At a time when immigration, migration, and the labor of Latin American and Latinx migrants are at the fore of cultural and political debate, it is clear that ideas about borders are bound up in our current understandings of race, class, gender, and citizenship. Key to our understanding of borders and their imbrication with these larger concepts are narratives of lived experiences that take place at, on, and through U.S. borders. This course will examine 20th and 21st century border narratives to seriously consider what it means to live life “on the border,” both in terms of national boundaries and in terms of the borders that are socially constructed in our own communities. To explore the borderlands, we will consider the U.S.-Mexico border as a key site of “border life” while learning about the experiences of different types of migrants, including Chicanx migrant laborers.
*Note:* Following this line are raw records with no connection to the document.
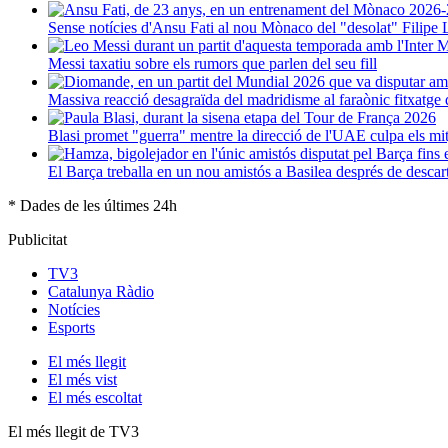
Sense notícies d'Ansu Fati al nou Mònaco del "desolat" Filipe 
Messi taxatiu sobre els rumors que parlen del seu fill
Massiva reacció desagraïda del madridisme al faraònic fitxatg
Blasi promet "guerra" mentre la direcció de l'UAE culpa els mi
El Barça treballa en un nou amistós a Basilea després de descar
* Dades de les últimes 24h
Publicitat
TV3
Catalunya Ràdio
Notícies
Esports
El
més llegit
El
més vist
El
més escoltat
El més llegit de TV3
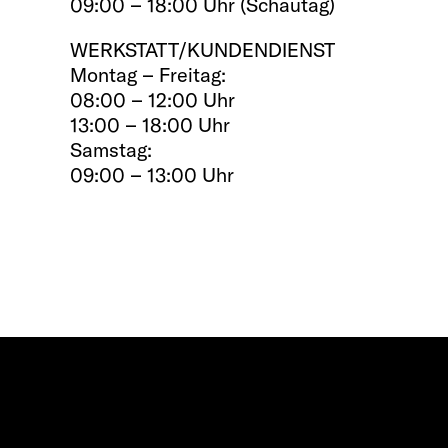
09:00 – 18:00 Uhr (Schautag)
WERKSTATT/KUNDENDIENST
Montag – Freitag:
08:00 – 12:00 Uhr
13:00 – 18:00 Uhr
Samstag:
09:00 – 13:00 Uhr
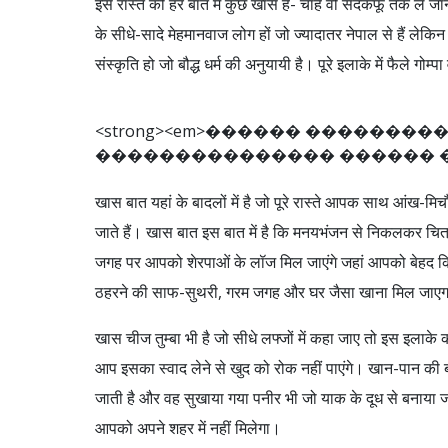
इस रास्ते की हर बात में कुछ खास है- चाहे वो संदकफू तक ले जान
के सीधे-सादे मेहमानवाज लोग हों जो ज्यादातर नेपाल से हैं लेकिन
संस्कृति हो जो बौद्ध धर्म की अनुयायी है। पूरे इलाके में फैले गोम्
<
s
t
r
o
n
g
>
<
e
m
>
�
�
�
�
�
�
�
�
�
�
�
�
�
�
�
�
�
�
�
�
�
�
�
�
�
�
�
�
�
�
�
�
�
�
�
खास बात यहां के बादलों में है जो पूरे रास्ते आपक साथ आंख-मिचौ
जाते हैं। खास बात इस बात में है कि मनयभंजन से निकलकर चित्रे
जगह पर आपको शेरपाओं के लॉज मिल जाएंगे जहां आपको बेहद कि
ठहरने की साफ-सुथरी, गरम जगह और घर जैसा खाना मिल जाए
खास चीज तुम्बा भी है जो सीधे लफ्जों में कहा जाए तो इस इलाके 
आप इसका स्वाद लेने से खुद को रोक नहीं पाएंगे। खान-पान की बा
जाती है और वह सुखाया गया पनीर भी जो याक के दूध से बनाया जाता 
आपको अपने शहर में नहीं मिलेगा।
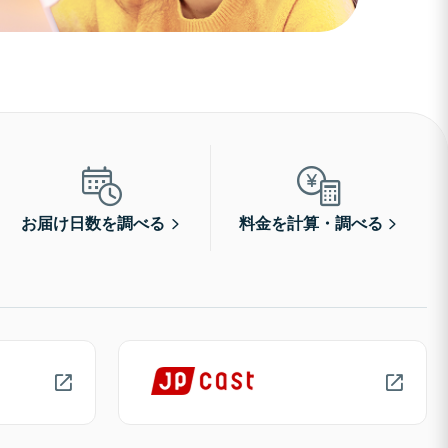
お届け日数を調べる
料金を計算・調べる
We will pay special attention to representations of borders and those who cross them, not only in the study of literature, but in other media, e.g. oral history, digital recordings and publications, films, television, podcasts, etc. to explore theories and experiences of borders and the complex systems of power that operate around them.

 

Taking a multimedia approach, students will engage with textual, visual, and sonic archives through a variety of digital tools that will help us rethink topics such as the visualization of space and migration and the importance of sound in constructing borders and border culture.

Likely texts include Gloria E. Anzalúa’s classic text Borderlands/La Frontera, Salvador Plascencia’s experimental The People of Paper, Tomás Rivera’s ...And the Earth Did Not Devour Him, Yuri Herrera’s mesmerizing Signs Preceding the End of the World, and China Miéville’s The City & the City, along with the films Selena (1997), Sleep Dealer (2008) and Who is Dayani Cristal? (2013).